In the hunt for a state title, sometimes sacrifices have to be made.
For Lawrence High’s wrestling team, which played host to a Class 6A regional tournament Saturday, that meant forgoing a possible regional championship with next weekend — and a trip to the state tournament — in mind.
Though 170-pound Lions junior Nick Pursel advanced to the finals with a pinfall victory in the first round and a major decision in the semifinals, LHS coach Pat Naughton determined before the tournament that Pursel, who is nursing a left-shoulder injury, wouldn’t compete in the championship round as a precaution.
With Pursel’s left arm in a sling, Shawnee Mission East’s Blaine Hill won the 170-pound final by default, and the Lancers went on to win the team title, edging LHS by three points.
“We want to be sure he’s good and rested for state,” Naughton said of Pursel. “A regional championship is nice and all that, but you want to make sure your team’s healthy, too, when you go down to state. I’ll sacrifice a regional championship for a state championship.”

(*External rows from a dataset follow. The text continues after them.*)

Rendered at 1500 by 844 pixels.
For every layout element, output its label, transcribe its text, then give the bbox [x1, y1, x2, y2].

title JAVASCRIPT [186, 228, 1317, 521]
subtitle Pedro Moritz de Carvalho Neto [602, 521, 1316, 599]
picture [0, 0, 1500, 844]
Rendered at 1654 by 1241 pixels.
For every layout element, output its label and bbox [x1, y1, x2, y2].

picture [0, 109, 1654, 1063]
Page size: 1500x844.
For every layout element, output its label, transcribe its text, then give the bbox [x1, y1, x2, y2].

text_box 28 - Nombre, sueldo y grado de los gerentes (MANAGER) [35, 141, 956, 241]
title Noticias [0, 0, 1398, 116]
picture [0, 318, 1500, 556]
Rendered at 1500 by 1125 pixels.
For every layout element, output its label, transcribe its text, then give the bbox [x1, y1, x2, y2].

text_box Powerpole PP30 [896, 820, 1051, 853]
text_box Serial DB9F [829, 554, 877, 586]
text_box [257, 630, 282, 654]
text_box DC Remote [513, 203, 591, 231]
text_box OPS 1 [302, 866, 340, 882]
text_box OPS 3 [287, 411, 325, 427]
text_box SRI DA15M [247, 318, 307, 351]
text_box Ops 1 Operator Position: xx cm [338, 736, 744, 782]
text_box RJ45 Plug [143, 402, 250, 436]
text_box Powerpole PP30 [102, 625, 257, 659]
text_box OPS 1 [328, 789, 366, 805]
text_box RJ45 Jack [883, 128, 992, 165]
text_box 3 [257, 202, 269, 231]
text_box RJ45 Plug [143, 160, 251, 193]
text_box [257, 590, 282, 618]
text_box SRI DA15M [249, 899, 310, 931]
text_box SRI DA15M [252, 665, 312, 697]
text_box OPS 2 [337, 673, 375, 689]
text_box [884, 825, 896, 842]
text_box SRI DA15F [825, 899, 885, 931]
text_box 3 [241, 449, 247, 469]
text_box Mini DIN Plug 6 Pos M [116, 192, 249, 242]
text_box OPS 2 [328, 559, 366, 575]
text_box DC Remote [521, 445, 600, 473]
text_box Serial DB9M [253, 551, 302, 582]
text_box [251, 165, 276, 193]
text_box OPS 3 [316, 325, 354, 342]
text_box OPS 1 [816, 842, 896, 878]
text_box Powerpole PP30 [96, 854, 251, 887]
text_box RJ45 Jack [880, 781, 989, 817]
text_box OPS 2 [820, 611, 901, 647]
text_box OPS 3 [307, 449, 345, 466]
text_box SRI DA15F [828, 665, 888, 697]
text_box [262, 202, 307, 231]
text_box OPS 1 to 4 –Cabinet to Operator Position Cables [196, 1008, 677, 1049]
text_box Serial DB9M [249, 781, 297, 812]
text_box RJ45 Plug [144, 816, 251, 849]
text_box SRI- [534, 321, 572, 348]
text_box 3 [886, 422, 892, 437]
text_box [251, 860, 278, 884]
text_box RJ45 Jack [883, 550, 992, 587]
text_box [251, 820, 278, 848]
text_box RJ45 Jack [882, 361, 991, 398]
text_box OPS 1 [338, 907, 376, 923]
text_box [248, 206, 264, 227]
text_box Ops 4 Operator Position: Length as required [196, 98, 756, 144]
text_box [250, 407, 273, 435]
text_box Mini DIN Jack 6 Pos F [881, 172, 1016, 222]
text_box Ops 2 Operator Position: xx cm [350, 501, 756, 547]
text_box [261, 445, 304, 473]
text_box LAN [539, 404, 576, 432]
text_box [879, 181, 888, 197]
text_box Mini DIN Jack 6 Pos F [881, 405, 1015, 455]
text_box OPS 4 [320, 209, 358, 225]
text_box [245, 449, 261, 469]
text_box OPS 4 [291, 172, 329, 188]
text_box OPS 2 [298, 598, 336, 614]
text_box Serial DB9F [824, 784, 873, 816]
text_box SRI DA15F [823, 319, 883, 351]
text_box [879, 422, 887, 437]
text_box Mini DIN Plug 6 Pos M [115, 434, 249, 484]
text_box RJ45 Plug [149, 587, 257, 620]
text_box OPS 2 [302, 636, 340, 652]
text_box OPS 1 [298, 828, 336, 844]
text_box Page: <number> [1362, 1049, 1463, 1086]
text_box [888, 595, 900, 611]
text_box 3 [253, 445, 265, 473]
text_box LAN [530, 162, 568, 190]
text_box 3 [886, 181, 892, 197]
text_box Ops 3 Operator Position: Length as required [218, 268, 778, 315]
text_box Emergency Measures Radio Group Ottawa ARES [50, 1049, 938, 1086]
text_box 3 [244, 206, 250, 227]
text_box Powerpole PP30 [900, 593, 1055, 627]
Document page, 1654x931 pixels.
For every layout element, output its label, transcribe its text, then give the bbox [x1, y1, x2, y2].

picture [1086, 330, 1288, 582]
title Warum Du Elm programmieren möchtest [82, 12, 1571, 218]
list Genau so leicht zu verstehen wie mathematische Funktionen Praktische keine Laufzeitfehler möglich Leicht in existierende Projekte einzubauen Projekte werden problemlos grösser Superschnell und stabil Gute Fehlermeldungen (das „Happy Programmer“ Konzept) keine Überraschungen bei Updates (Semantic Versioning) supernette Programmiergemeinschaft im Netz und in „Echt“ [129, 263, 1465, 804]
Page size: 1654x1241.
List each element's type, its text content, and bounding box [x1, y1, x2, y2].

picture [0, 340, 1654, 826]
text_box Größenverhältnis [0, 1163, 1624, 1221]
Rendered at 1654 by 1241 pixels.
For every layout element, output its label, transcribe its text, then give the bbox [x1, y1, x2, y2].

When the state tourney begins at 10 a.m. Friday at Hartman Arena in Wichita, the No. 3-ranked Lions will have 10 wrestlers contributing to the team’s quest for a crown. Half of those will come in as regional champions. Freshman Tristan Star (106 pounds), sophomore Garrett Girard (113), junior Hunter Haralson (126), junior Caden Lynch (132) and senior Reece Wright-Conklin (182) all won their championship matches for LHS.
Pursel, runner-up Brad Wilson (220), third-place finishers Macon Ezell (152) and Alex Jones (285) and fourth-place Ryan Walter (120) also will help LHS try to contend for a state title.
Wright-Conklin, a two-time individual state champion, was glad to see so many of his teammates extend their seasons. The senior said it will be nice to have Lions representing the program in 10 of the 14 weight classes.
“Ten is a great number any way you look at it,” Wright-Conklin said. “It could be worse. We’re going for a state title, so we’re gonna need everyone we can get.”
Lynch, too, was excited about the quantity of LHS grapplers punching their tickets. But he said once they get to state, a key to success will be not worrying about what is on the line or who will be on the other side of the mat.
“A match is a match,” Lynch said.
That might be true, but LHS wrestlers showed more excitement than at nearly any other point in the day while watching Jones in the third-place match, the final contest of the day. The Lions went wild as the inexperienced sophomore turned a 1-0 deficit after two periods into a 6-3 victory.
Wright-Conklin said Jones is new to wrestling, and it was great to see the big man’s teammates cheering for him.
“We didn’t think he was ever gonna get this far,” Wright-Conklin said. “So for him to do this, man, it’s great for him.”
Free State, which finished sixth at the eight-team regional, will send four of its wrestlers to Wichita. Though the Firebirds came up short in their three title matches — 132-pound senior Andrew McLees lost 21-9 to Lynch; junior Ben Soukup (152) fell, 17-5, to Shawnee Mission South’s Clay Pearce; and Spencer Wilson was defeated by Wright-Conklin, 12-3, for the 182-pound title — coach Mike Gillman, who also saw 126-pound sophomore Maurice Jacobs qualify for state with a fourth-place finish, said advancing four wrestlers was important for the program.
“It means a lot, because we’ve been through a lot,” Gillman said. “We’ve had issues.”
Securing a spot meant plenty to Soukup in particular, who had missed a few weeks of wrestling because of a head injury but was cleared to compete in time for the regional.
“It’s fantastic,” Gillman said. “He had, the last couple years, missed it just barely. We told him, ‘This is your year.’ And he got really excited about it, and he wanted to make sure he qualified.”